▶ _WHAT TO WORK ON_
Copy all lines below that use the word "weak".

Start of SUPPLIED MATERIAL

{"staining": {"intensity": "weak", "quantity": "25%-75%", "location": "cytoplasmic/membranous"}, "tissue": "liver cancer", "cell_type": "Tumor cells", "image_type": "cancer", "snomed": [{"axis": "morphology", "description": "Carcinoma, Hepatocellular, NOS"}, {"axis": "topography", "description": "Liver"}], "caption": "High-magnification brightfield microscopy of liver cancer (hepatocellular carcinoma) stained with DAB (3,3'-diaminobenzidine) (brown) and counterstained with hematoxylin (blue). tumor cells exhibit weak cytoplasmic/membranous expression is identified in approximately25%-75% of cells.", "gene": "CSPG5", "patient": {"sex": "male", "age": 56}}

End of SUPPLIED MATERIAL
Start of SUPPLIED MATERIAL

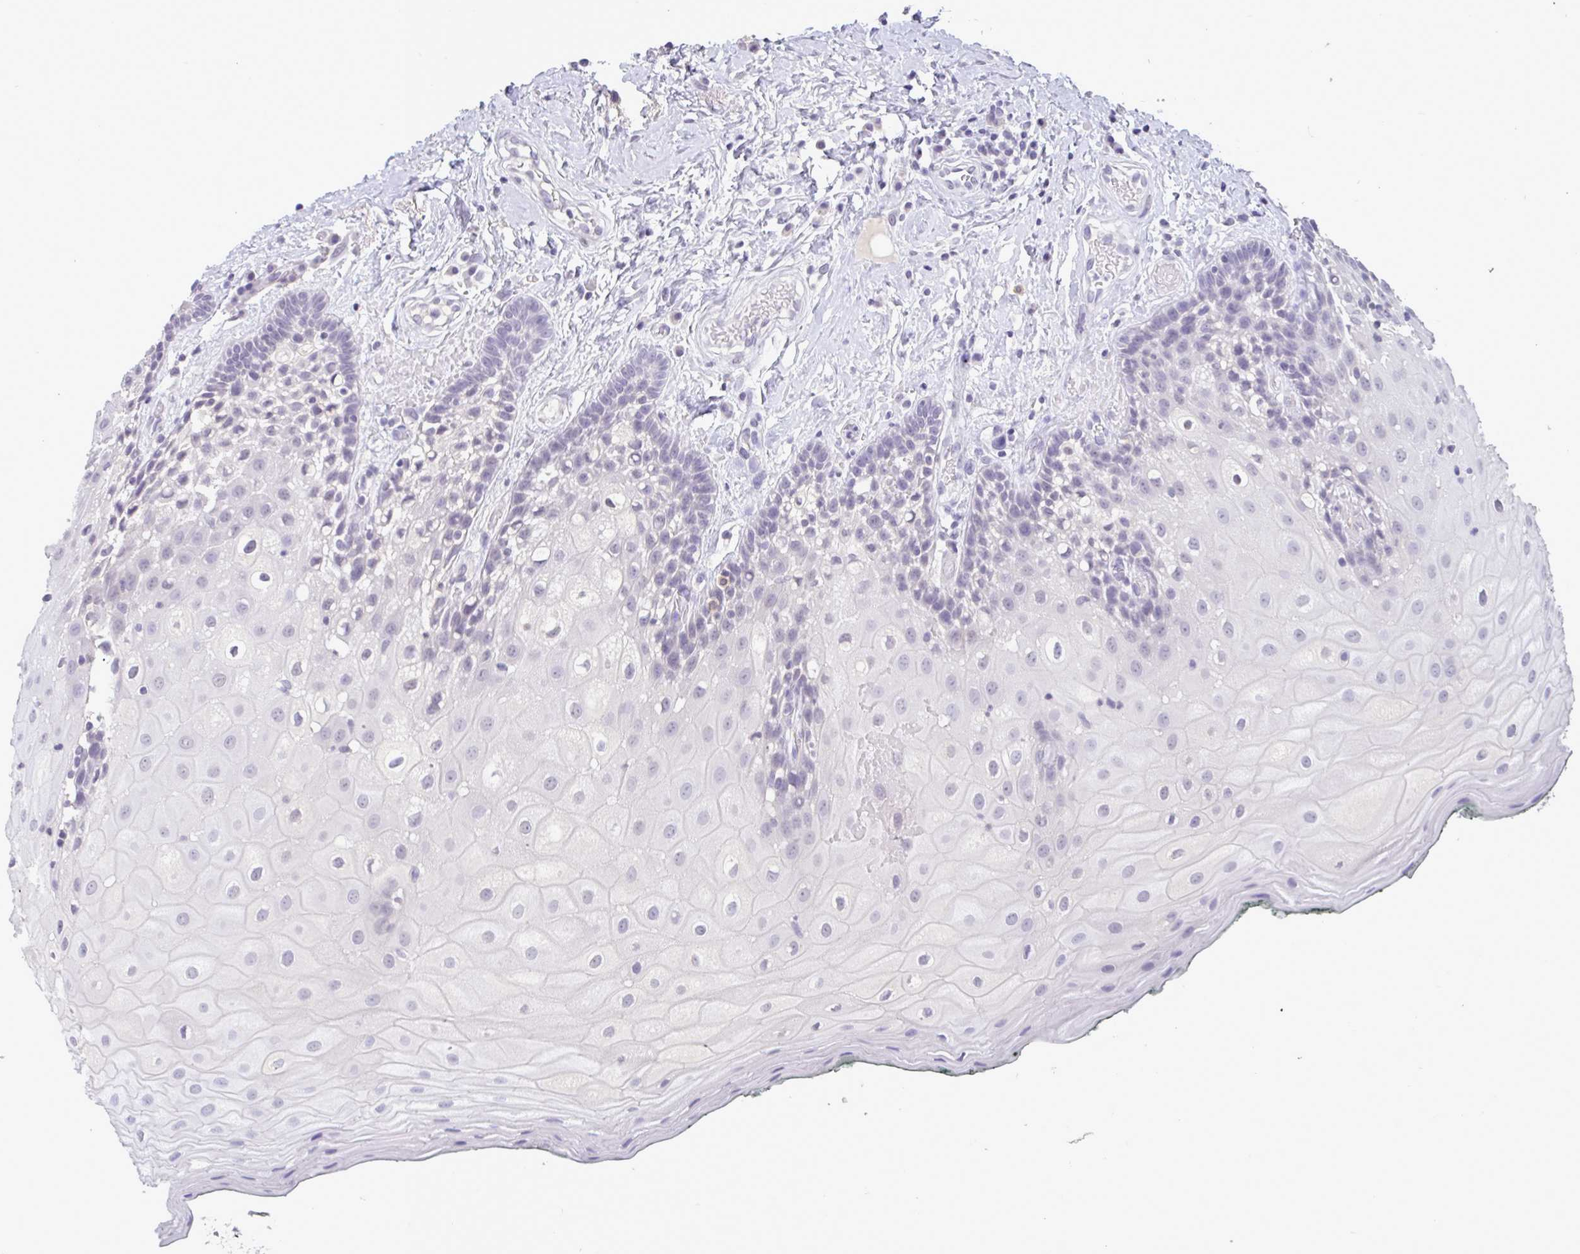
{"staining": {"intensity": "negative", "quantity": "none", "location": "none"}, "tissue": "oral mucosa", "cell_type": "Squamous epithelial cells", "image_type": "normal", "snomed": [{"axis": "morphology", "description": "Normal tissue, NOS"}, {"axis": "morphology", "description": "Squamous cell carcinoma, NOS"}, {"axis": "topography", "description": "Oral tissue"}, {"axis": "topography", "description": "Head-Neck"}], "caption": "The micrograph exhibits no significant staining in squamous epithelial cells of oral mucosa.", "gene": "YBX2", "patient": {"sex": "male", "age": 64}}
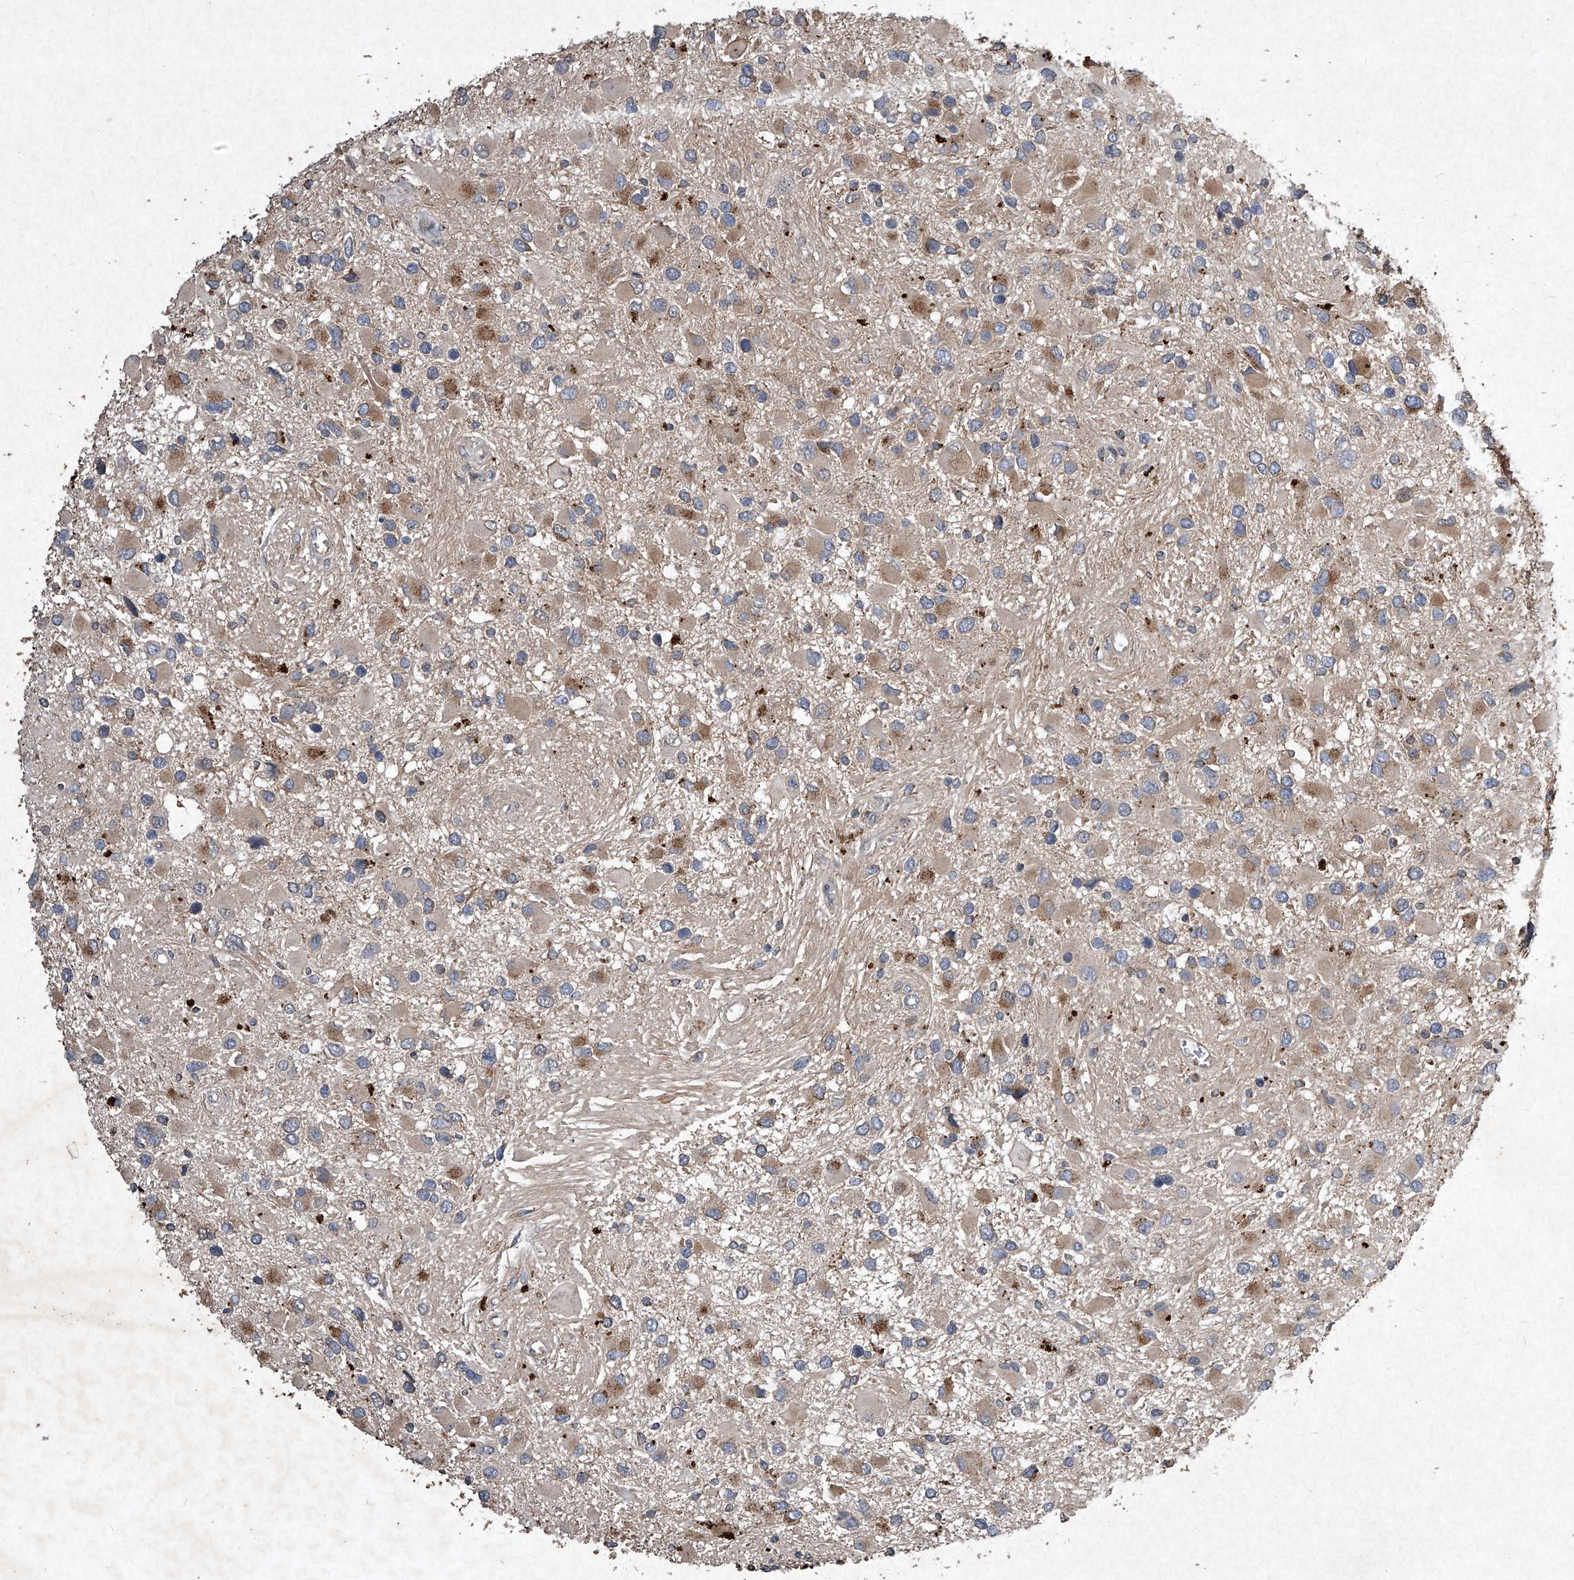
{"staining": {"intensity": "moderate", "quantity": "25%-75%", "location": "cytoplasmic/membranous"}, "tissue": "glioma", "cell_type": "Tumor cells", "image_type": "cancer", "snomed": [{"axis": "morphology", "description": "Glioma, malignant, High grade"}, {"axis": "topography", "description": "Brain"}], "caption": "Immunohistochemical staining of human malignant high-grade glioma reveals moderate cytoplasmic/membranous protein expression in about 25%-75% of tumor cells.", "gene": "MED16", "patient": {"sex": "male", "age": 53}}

End of SUPPLIED MATERIAL
Start of SUPPLIED MATERIAL

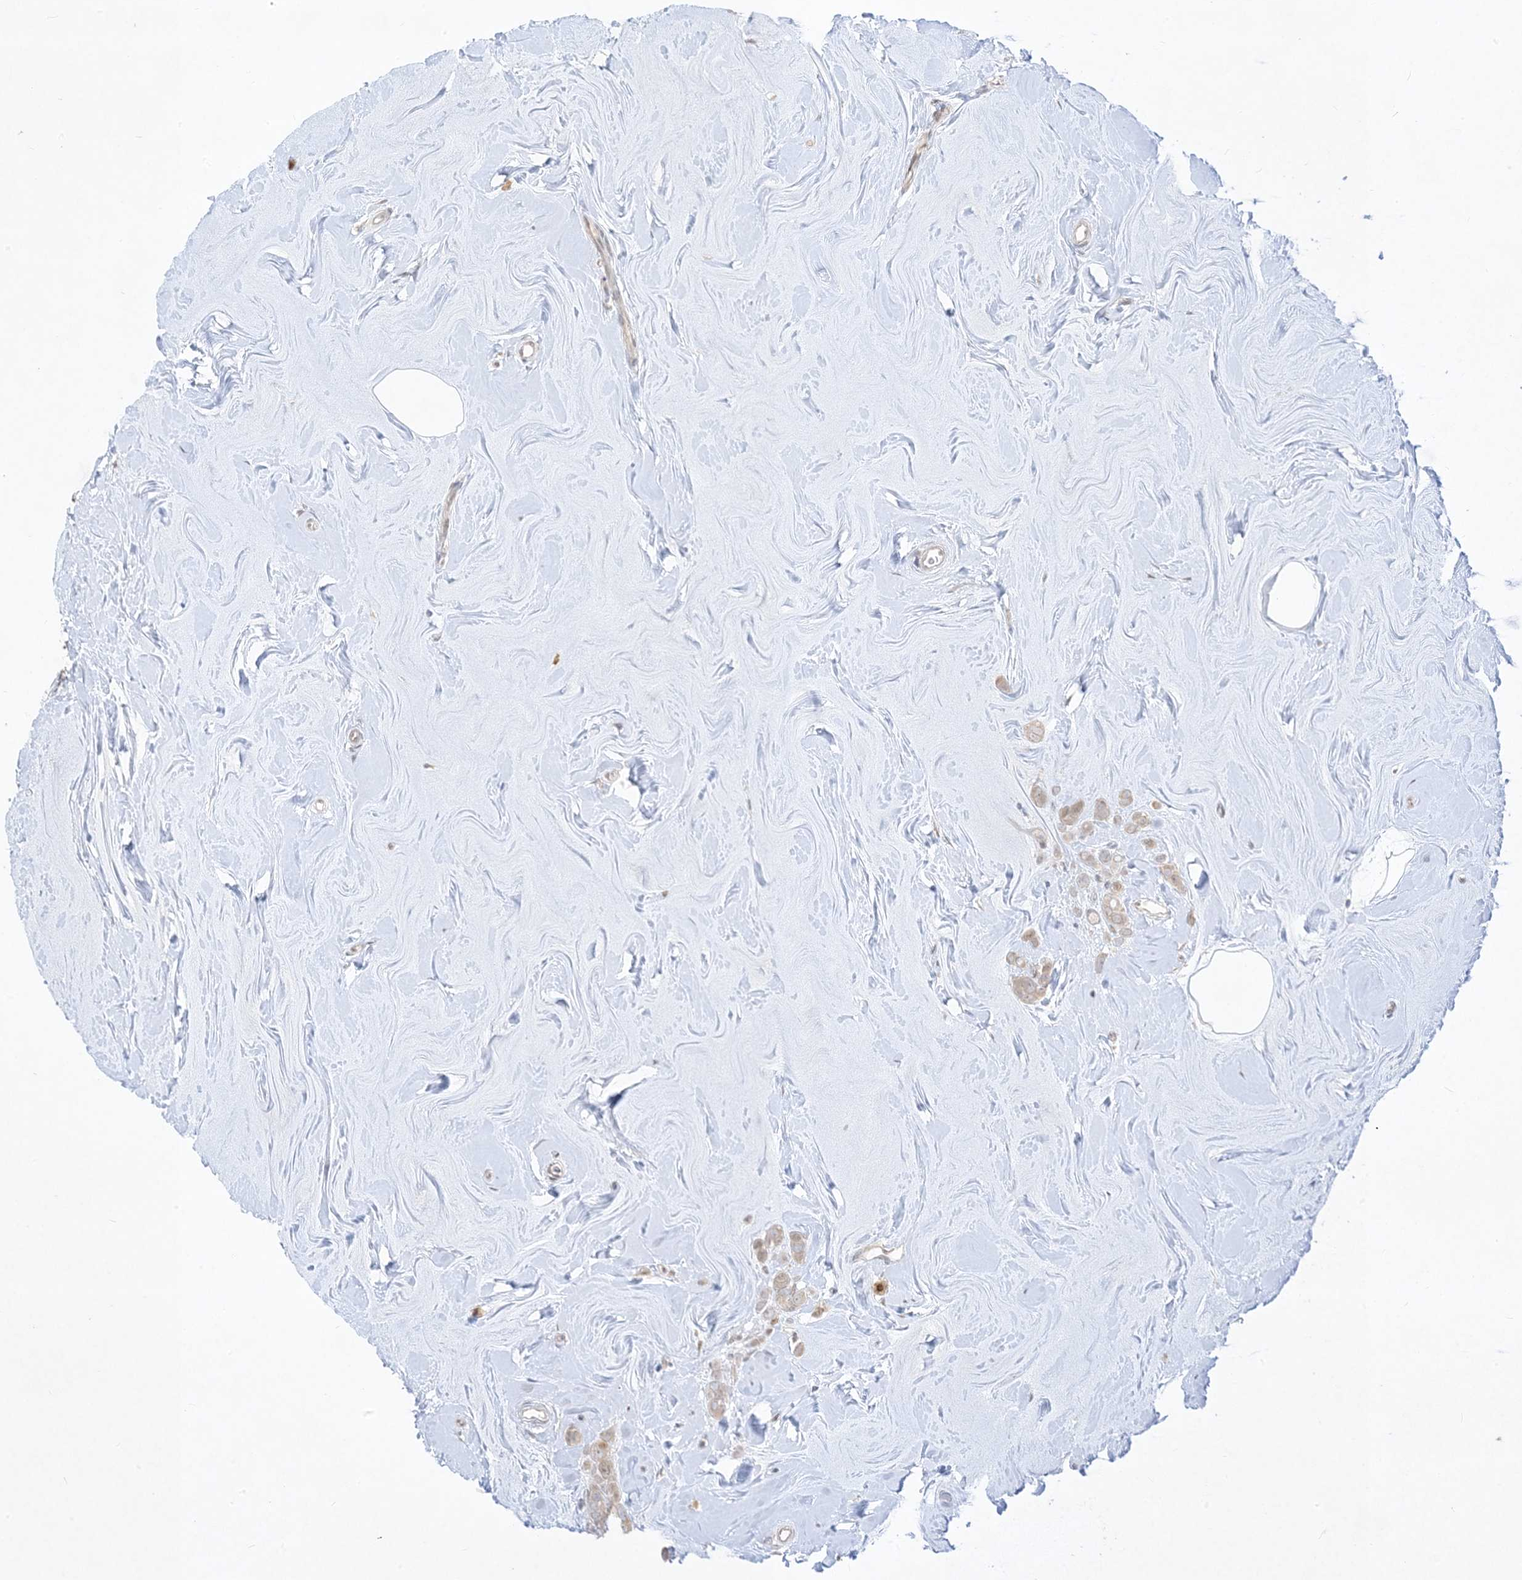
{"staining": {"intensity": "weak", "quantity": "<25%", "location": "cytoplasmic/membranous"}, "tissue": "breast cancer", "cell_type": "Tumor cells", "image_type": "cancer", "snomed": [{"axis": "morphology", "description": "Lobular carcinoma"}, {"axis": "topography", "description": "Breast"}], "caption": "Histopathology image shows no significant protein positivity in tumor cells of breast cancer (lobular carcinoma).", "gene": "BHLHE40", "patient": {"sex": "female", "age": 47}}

End of SUPPLIED MATERIAL

▶ _REPLY TO THE EXERCISE_
{"staining": {"intensity": "weak", "quantity": "25%-75%", "location": "cytoplasmic/membranous"}, "tissue": "liver cancer", "cell_type": "Tumor cells", "image_type": "cancer", "snomed": [{"axis": "morphology", "description": "Carcinoma, Hepatocellular, NOS"}, {"axis": "topography", "description": "Liver"}], "caption": "High-magnification brightfield microscopy of liver cancer (hepatocellular carcinoma) stained with DAB (3,3'-diaminobenzidine) (brown) and counterstained with hematoxylin (blue). tumor cells exhibit weak cytoplasmic/membranous expression is identified in approximately25%-75% of cells.", "gene": "CSPG5", "patient": {"sex": "male", "age": 56}}
{"staining": {"intensity": "weak", "quantity": "<25%", "location": "cytoplasmic/membranous"}, "tissue": "breast cancer", "cell_type": "Tumor cells", "image_type": "cancer", "snomed": [{"axis": "morphology", "description": "Lobular carcinoma"}, {"axis": "topography", "description": "Breast"}], "caption": "Histopathology image shows no significant protein positivity in tumor cells of breast cancer (lobular carcinoma).", "gene": "BHLHE40", "patient": {"sex": "female", "age": 47}}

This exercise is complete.